Cloud computing and push from industry leaders – Because of its scalability, multiplatform reach, simplicity, etc., REST has been adopted by all cloud computing platforms; and other SAAS from Microsoft, Amazon, Google, Salesforce, etc. have embraced it. Some companies have dropped SOAP services but most support both. Commonly used social services like Facebook, Twitter, LinkedIn, etc. provide both REST and SOAP services. It’s  fair to assume that services created to be consumed at that extent will prefer the consumers using REST.


Using REST is not the end of SOAP. By no means does this post imply that SOAP or SOAP based frameworks are not required anymore.

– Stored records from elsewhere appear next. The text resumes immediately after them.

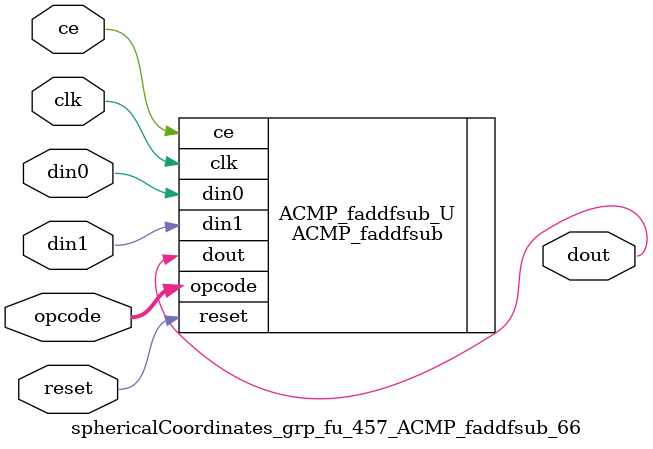
<source format=v>

`timescale 1 ns / 1 ps
module sphericalCoordinates_grp_fu_457_ACMP_faddfsub_66(
    clk,
    reset,
    ce,
    din0,
    din1,
    opcode,
    dout);

parameter ID = 32'd1;
parameter NUM_STAGE = 32'd1;
parameter din0_WIDTH = 32'd1;
parameter din1_WIDTH = 32'd1;
parameter dout_WIDTH = 32'd1;
input clk;
input reset;
input ce;
input[din0_WIDTH - 1:0] din0;
input[din1_WIDTH - 1:0] din1;
input[2 - 1:0] opcode;
output[dout_WIDTH - 1:0] dout;



ACMP_faddfsub #(
.ID( ID ),
.NUM_STAGE( 4 ),
.din0_WIDTH( din0_WIDTH ),
.din1_WIDTH( din1_WIDTH ),
.dout_WIDTH( dout_WIDTH ))
ACMP_faddfsub_U(
    .clk( clk ),
    .reset( reset ),
    .ce( ce ),
    .din0( din0 ),
    .din1( din1 ),
    .dout( dout ),
    .opcode( opcode ));

endmodule

</source>
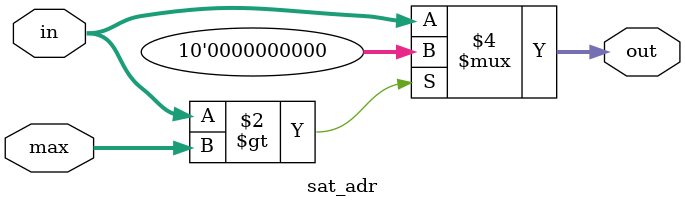
<source format=v>
module shift_adr (
	input [9:0] reference,
	input [9:0] max,
	output [9:0] adr0,
	output [9:0] adr1,
	output [9:0] adr2,
	output [9:0] adr3,
	output [9:0] adr4,
	output [9:0] adr5,
	output [9:0] adr6,
	output [9:0] adr7,
	output [9:0] adr8,
	output [9:0] adr9,
	output [9:0] adr10
);

wire [9:0] adr0_c, adr1_c, adr2_c, adr3_c, adr4_c, adr5_c, adr6_c, adr7_c, adr8_c, adr9_c, adr10_c; 

assign adr0 = adr0_c;
assign adr1 = adr1_c;
assign adr2 = adr2_c;
assign adr3 = adr3_c;
assign adr4 = adr4_c;
assign adr5 = adr5_c;
assign adr6 = adr6_c;
assign adr7 = adr7_c;
assign adr8 = adr8_c;
assign adr9 = adr9_c;
assign adr10 = adr10_c;

sat_adr as0 (reference , max, adr0_c);
sat_adr as1 (reference + 10'd1, max, adr1_c);
sat_adr as2 (reference + 10'd2, max, adr2_c);
sat_adr as3 (reference + 10'd3, max, adr3_c);
sat_adr as4 (reference + 10'd4, max, adr4_c);
sat_adr as5 (reference + 10'd5, max, adr5_c);
sat_adr as6 (reference + 10'd6, max, adr6_c);
sat_adr as7 (reference + 10'd7, max, adr7_c);
sat_adr as8 (reference + 10'd8, max, adr8_c);
sat_adr as9 (reference + 10'd9, max, adr9_c);
sat_adr as10 (reference + 10'd10, max, adr10_c);

endmodule

module sat_adr (
	input [9:0] in,
	input [9:0] max,
	output reg [9:0] out
);

always @(*) begin
	out = in;
	if (in > max) begin
		out = 10'h000;
	end
end

endmodule

</source>
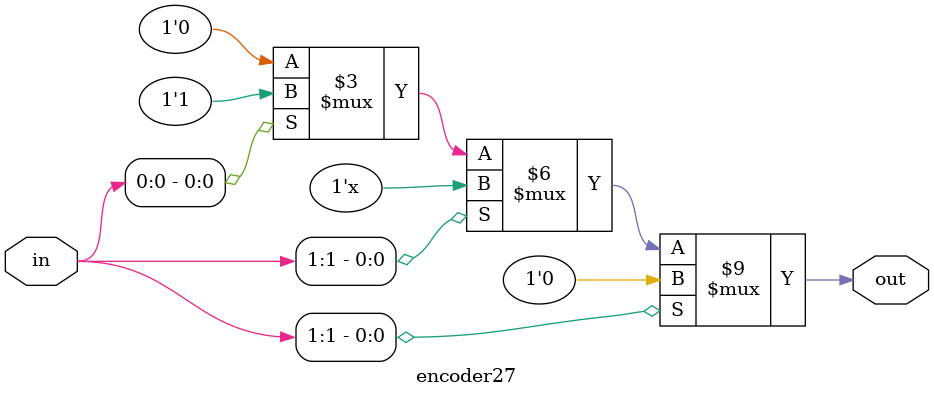
<source format=v>
module encoder27 (input [1:0] in, output reg out);

    always @(*) begin
        if (in[1]) begin
            out = 2'b10;
        end else if (in[0]) begin
            out = 2'b01;
        end else begin
            out = 2'b00;
        end
    end
    

endmodule

</source>
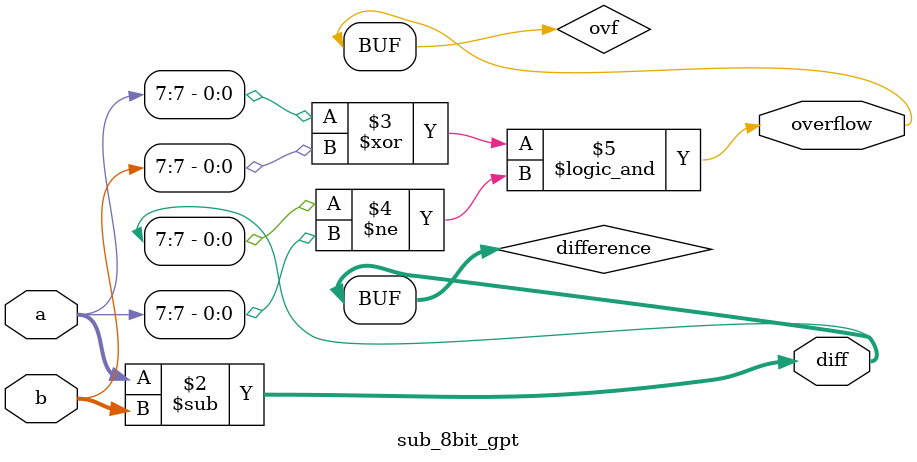
<source format=v>
module sub_8bit_gpt (
    input [7:0] a,
    input [7:0] b,
    output [7:0] diff,
    output overflow
);
    reg [7:0] difference;
    reg ovf;

    always @(*) begin
        difference = a - b; // Use direct subtraction for efficiency
        ovf = (a[7] ^ b[7]) && (difference[7] != a[7]); // Overflow detection
    end
    
    assign diff = difference;
    assign overflow = ovf;
endmodule
</source>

To decide what you want to do, you need to analyze what you want in your services:

  • Do you need to use transport protocols other than HTTP? Remember some channels like TCP or Named pipes are much faster than HTTP if your service will be consumed within same OS environment or on the same machine.
  • Do you need message based security?
  • Are you dealing with Message Queues?

Among other considerations if the answer to any of the above three questions is yes, you are probably better off using SOAP services.